◆ **SERIE DI ESERCIZI**:
1. Indica se ciascuna affermazione concorda con il brano sul verde di Milano, rispondendo sì o no e citando le parole decisive del brano: (a) i primi Giardini Pubblici furono piantati dal Piermarini nel 1783; (b) gli attuali Giardini Pubblici furono terminati nel 1900; (c) il Museo di Storia Naturale è in stile gotico.
2. Secondo il brano sul verde di Milano, quanti metri quadrati degli attuali Giardini Pubblici sono a verde?
3. Per favore, stampa la parte del brano sul verde di Milano compresa tra "Ma erano poche" e "alla Villa Reale.", estremi inclusi.

◆ **ESTRATTO DEL TESTO**:

Il Verde urbano,
le Acque e le Fontane

Tratto da "Le Vie di Milano" edizioni "Il Mondo Positivo"

 

Fino alla metà del secolo passato Milano sembrava quasi affondare nel verde, anche all’interno della stessa cerchia del Naviglio.

Alberi secolari, orti e ortaglie gelosamente rinserrate nelle ampie aree private e nei giardini patrizi, immagini vivificanti di straordinaria bellezza, spazi verdi senza confini che esprimevano le idee e i sentimenti di chi li viveva.

Ma erano poche le pubbliche zone verdi, poche le piazze piantumate e pochi i viali alberati, se si eccettuano, a Porta Orientale, i «Boschetti» e i primi «Giardini Pubblici», piantati nel 1783 dal Piermarini sull’area dei soppressi conventi delle Carcanine, e lungo i Bastioni, che offrivano imponenti filari d’alberi per il pubblico passeggio e che avevano comunque molto da invidiare al nobile verde della borghesia.

Fu solo dopo la metà del secolo che, dopo molte proposte e progetti respinti, il Balzaretti iniziò a tracciare gli attuali Giardini Pubblici, di fronte alla Villa Reale.

Progettati nel 1856 furono terminati nel 1932, con il nuovo ingresso in fondo a via Manin. In tutto 180.000 m2, di cui 100.000 a verde, con un originale sfruttamento del dislivello verso i Bastioni di Porta Venezia, offrendo così l’attrattiva di laghetti, brevi corsi d’acqua e bacini, con suggestive costruzioni come il Padiglione del Caffè e quella più appesantita del Museo di Storia Naturale, in stile neoromanico, completato nel 1907, distrutto dai bombardamenti nel 1943, ricostruito e sempre in fase di ampliamento.

◆ **DATI FORNITI**:
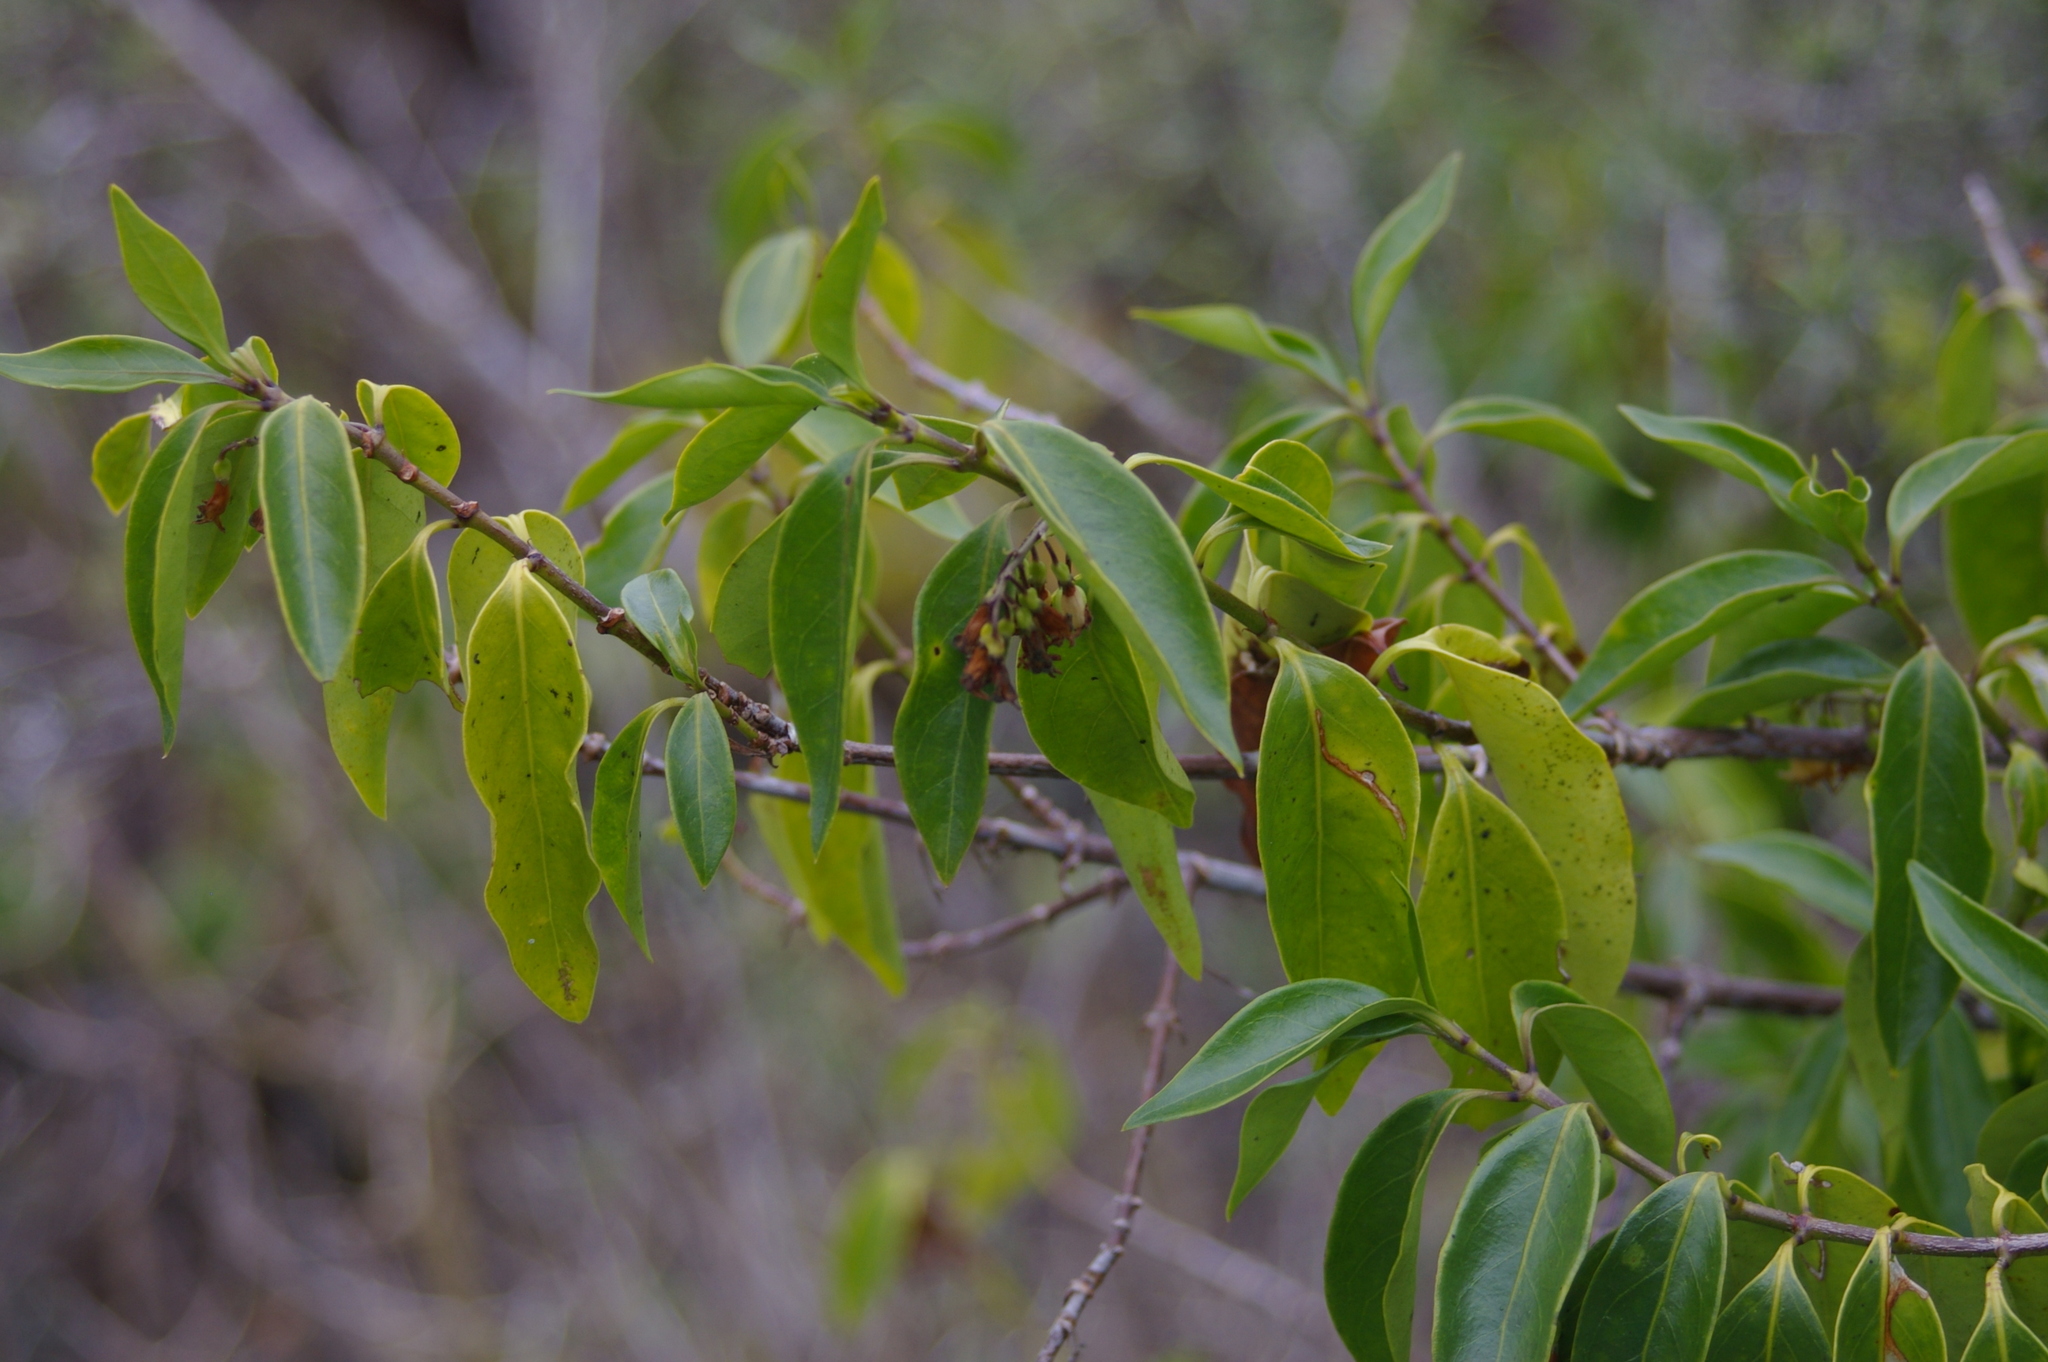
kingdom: Plantae
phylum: Tracheophyta
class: Magnoliopsida
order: Gentianales
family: Apocynaceae
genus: Vallesia
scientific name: Vallesia glabra
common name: Pearlberry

◆ **LE RISPOSTE**:
1.
(a) Sì: "piantati nel 1783 dal Piermarini".
(b) No: "Progettati nel 1856 furono terminati nel 1932".
(c) No: "in stile neoromanico".

2. 100.000 metri quadrati.

3.
Ma erano poche le pubbliche zone verdi, poche le piazze piantumate e pochi i viali alberati, se si eccettuano, a Porta Orientale, i «Boschetti» e i primi «Giardini Pubblici», piantati nel 1783 dal Piermarini sull’area dei soppressi conventi delle Carcanine, e lungo i Bastioni, che offrivano imponenti filari d’alberi per il pubblico passeggio e che avevano comunque molto da invidiare al nobile verde della borghesia.

Fu solo dopo la metà del secolo che, dopo molte proposte e progetti respinti, il Balzaretti iniziò a tracciare gli attuali Giardini Pubblici, di fronte alla Villa Reale.